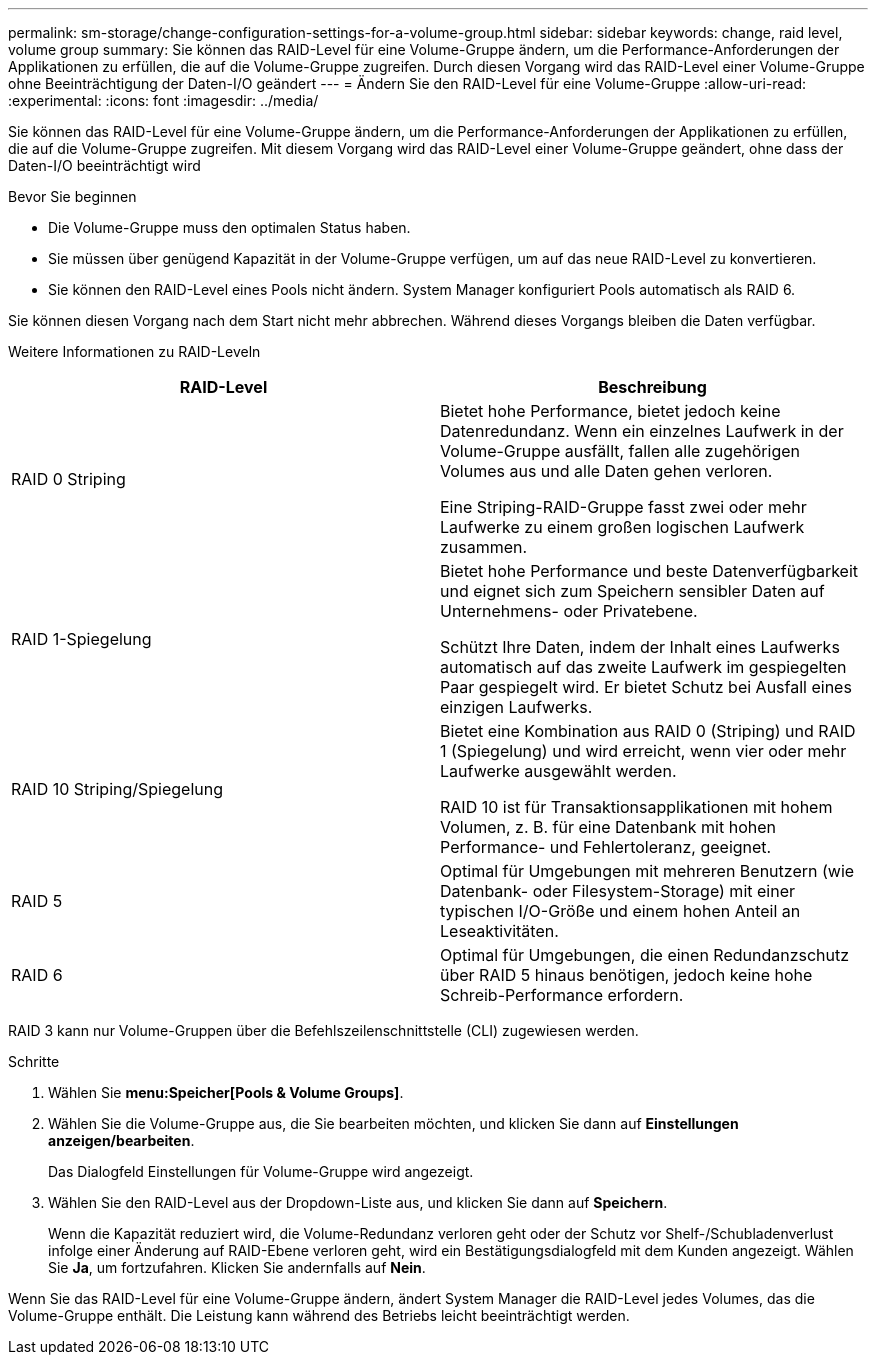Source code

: ---
permalink: sm-storage/change-configuration-settings-for-a-volume-group.html 
sidebar: sidebar 
keywords: change, raid level, volume group 
summary: Sie können das RAID-Level für eine Volume-Gruppe ändern, um die Performance-Anforderungen der Applikationen zu erfüllen, die auf die Volume-Gruppe zugreifen. Durch diesen Vorgang wird das RAID-Level einer Volume-Gruppe ohne Beeinträchtigung der Daten-I/O geändert 
---
= Ändern Sie den RAID-Level für eine Volume-Gruppe
:allow-uri-read: 
:experimental: 
:icons: font
:imagesdir: ../media/


[role="lead"]
Sie können das RAID-Level für eine Volume-Gruppe ändern, um die Performance-Anforderungen der Applikationen zu erfüllen, die auf die Volume-Gruppe zugreifen. Mit diesem Vorgang wird das RAID-Level einer Volume-Gruppe geändert, ohne dass der Daten-I/O beeinträchtigt wird

.Bevor Sie beginnen
* Die Volume-Gruppe muss den optimalen Status haben.
* Sie müssen über genügend Kapazität in der Volume-Gruppe verfügen, um auf das neue RAID-Level zu konvertieren.
* Sie können den RAID-Level eines Pools nicht ändern. System Manager konfiguriert Pools automatisch als RAID 6.


Sie können diesen Vorgang nach dem Start nicht mehr abbrechen. Während dieses Vorgangs bleiben die Daten verfügbar.

Weitere Informationen zu RAID-Leveln

[cols="2*"]
|===
| RAID-Level | Beschreibung 


 a| 
RAID 0 Striping
 a| 
Bietet hohe Performance, bietet jedoch keine Datenredundanz. Wenn ein einzelnes Laufwerk in der Volume-Gruppe ausfällt, fallen alle zugehörigen Volumes aus und alle Daten gehen verloren.

Eine Striping-RAID-Gruppe fasst zwei oder mehr Laufwerke zu einem großen logischen Laufwerk zusammen.



 a| 
RAID 1-Spiegelung
 a| 
Bietet hohe Performance und beste Datenverfügbarkeit und eignet sich zum Speichern sensibler Daten auf Unternehmens- oder Privatebene.

Schützt Ihre Daten, indem der Inhalt eines Laufwerks automatisch auf das zweite Laufwerk im gespiegelten Paar gespiegelt wird. Er bietet Schutz bei Ausfall eines einzigen Laufwerks.



 a| 
RAID 10 Striping/Spiegelung
 a| 
Bietet eine Kombination aus RAID 0 (Striping) und RAID 1 (Spiegelung) und wird erreicht, wenn vier oder mehr Laufwerke ausgewählt werden.

RAID 10 ist für Transaktionsapplikationen mit hohem Volumen, z. B. für eine Datenbank mit hohen Performance- und Fehlertoleranz, geeignet.



 a| 
RAID 5
 a| 
Optimal für Umgebungen mit mehreren Benutzern (wie Datenbank- oder Filesystem-Storage) mit einer typischen I/O-Größe und einem hohen Anteil an Leseaktivitäten.



 a| 
RAID 6
 a| 
Optimal für Umgebungen, die einen Redundanzschutz über RAID 5 hinaus benötigen, jedoch keine hohe Schreib-Performance erfordern.

|===
RAID 3 kann nur Volume-Gruppen über die Befehlszeilenschnittstelle (CLI) zugewiesen werden.

.Schritte
. Wählen Sie *menu:Speicher[Pools & Volume Groups]*.
. Wählen Sie die Volume-Gruppe aus, die Sie bearbeiten möchten, und klicken Sie dann auf *Einstellungen anzeigen/bearbeiten*.
+
Das Dialogfeld Einstellungen für Volume-Gruppe wird angezeigt.

. Wählen Sie den RAID-Level aus der Dropdown-Liste aus, und klicken Sie dann auf *Speichern*.
+
Wenn die Kapazität reduziert wird, die Volume-Redundanz verloren geht oder der Schutz vor Shelf-/Schubladenverlust infolge einer Änderung auf RAID-Ebene verloren geht, wird ein Bestätigungsdialogfeld mit dem Kunden angezeigt. Wählen Sie *Ja*, um fortzufahren. Klicken Sie andernfalls auf *Nein*.



Wenn Sie das RAID-Level für eine Volume-Gruppe ändern, ändert System Manager die RAID-Level jedes Volumes, das die Volume-Gruppe enthält. Die Leistung kann während des Betriebs leicht beeinträchtigt werden.

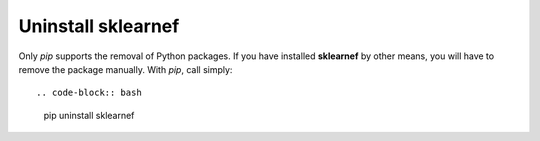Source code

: ===================
Uninstall sklearnef
===================
Only `pip` supports the removal of Python packages. If you have installed **sklearnef** by other means, you will have to remove the package manually. With `pip`, call simply::

.. code-block:: bash

	pip uninstall sklearnef
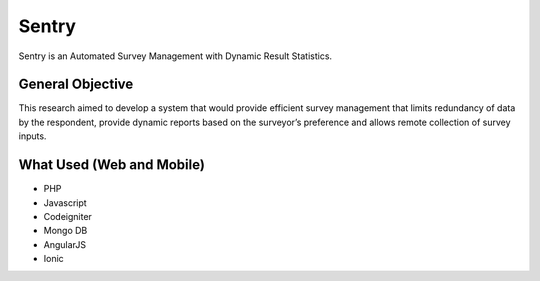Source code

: ###################
Sentry
###################

Sentry is an Automated Survey Management with Dynamic Result Statistics.


*******************
General Objective
*******************

This research aimed to develop a system that would provide
efficient survey management that limits redundancy of data by the respondent, provide dynamic reports based on the surveyor’s preference and allows remote collection of survey inputs.

**************************
What Used (Web and Mobile)
**************************

- PHP
- Javascript
- Codeigniter
- Mongo DB
- AngularJS
- Ionic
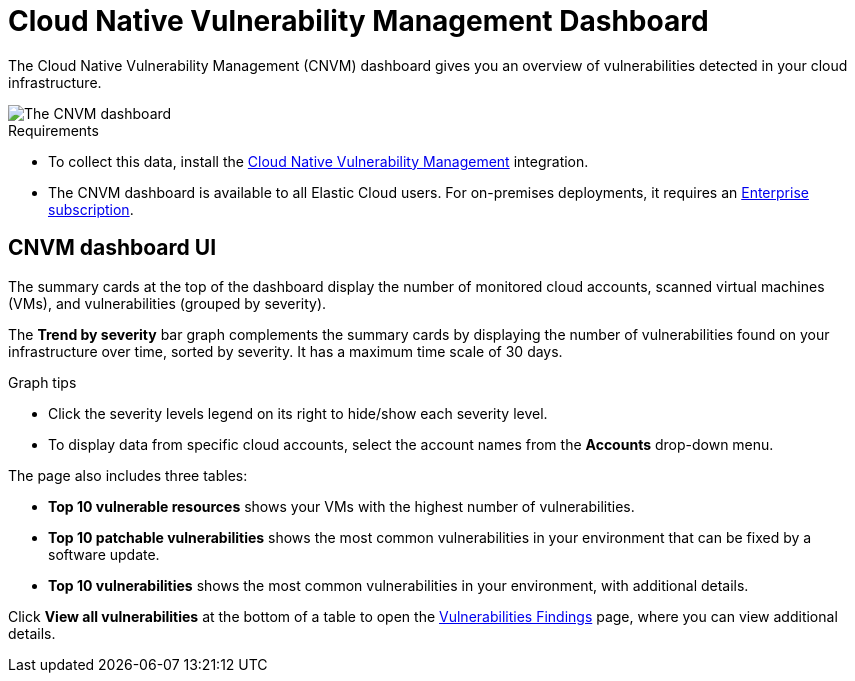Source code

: [[vuln-management-dashboard]]
// Note: This page is intentionally duplicated by docs/dashboards/vuln-management-dashboard-dash.asciidoc. When you update this page, update that page to match. And careful with the anchor links because they should not match.
= Cloud Native Vulnerability Management Dashboard

:frontmatter-description: The CNVM dashboard gives an overview of vulnerabilities detected in your cloud infrastructure.
:frontmatter-tags-products: [security, cloud]
:frontmatter-tags-content-type: [reference]
:frontmatter-tags-user-goals: [manage]

The Cloud Native Vulnerability Management (CNVM) dashboard gives you an overview of vulnerabilities detected in your cloud infrastructure.

image::images/vuln-management-dashboard.png[The CNVM dashboard]

.Requirements
[sidebar]
--
* To collect this data, install the <<vuln-management-get-started, Cloud Native Vulnerability Management>> integration.
* The CNVM dashboard is available to all Elastic Cloud users. For on-premises deployments, it requires an https://www.elastic.co/pricing[Enterprise subscription].
--


[discrete]
[[CNVM-dashboard-UI]]
== CNVM dashboard UI
The summary cards at the top of the dashboard display the number of monitored cloud accounts, scanned virtual machines (VMs), and vulnerabilities (grouped by severity).

The *Trend by severity* bar graph complements the summary cards by displaying the number of vulnerabilities found on your infrastructure over time, sorted by severity. It has a maximum time scale of 30 days.

.Graph tips
[sidebar]
--
* Click the severity levels legend on its right to hide/show each severity level.
* To display data from specific cloud accounts, select the account names from the *Accounts* drop-down menu.
--


The page also includes three tables:

* *Top 10 vulnerable resources* shows your VMs with the highest number of vulnerabilities.
* *Top 10 patchable vulnerabilities* shows the most common vulnerabilities in your environment that can be fixed by a software update.
* *Top 10 vulnerabilities* shows the most common vulnerabilities in your environment, with additional details.

Click *View all vulnerabilities* at the bottom of a table to open the <<vuln-management-findings, Vulnerabilities Findings>> page, where you can view additional details.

[DIRECTIONS]
Look through the entries above and find each line where the word "Vorgang" occurs; copy those lines.

[SOLVED PROBLEM]
summary: Sie können das RAID-Level für eine Volume-Gruppe ändern, um die Performance-Anforderungen der Applikationen zu erfüllen, die auf die Volume-Gruppe zugreifen. Durch diesen Vorgang wird das RAID-Level einer Volume-Gruppe ohne Beeinträchtigung der Daten-I/O geändert 
Sie können das RAID-Level für eine Volume-Gruppe ändern, um die Performance-Anforderungen der Applikationen zu erfüllen, die auf die Volume-Gruppe zugreifen. Mit diesem Vorgang wird das RAID-Level einer Volume-Gruppe geändert, ohne dass der Daten-I/O beeinträchtigt wird
Sie können diesen Vorgang nach dem Start nicht mehr abbrechen. Während dieses Vorgangs bleiben die Daten verfügbar.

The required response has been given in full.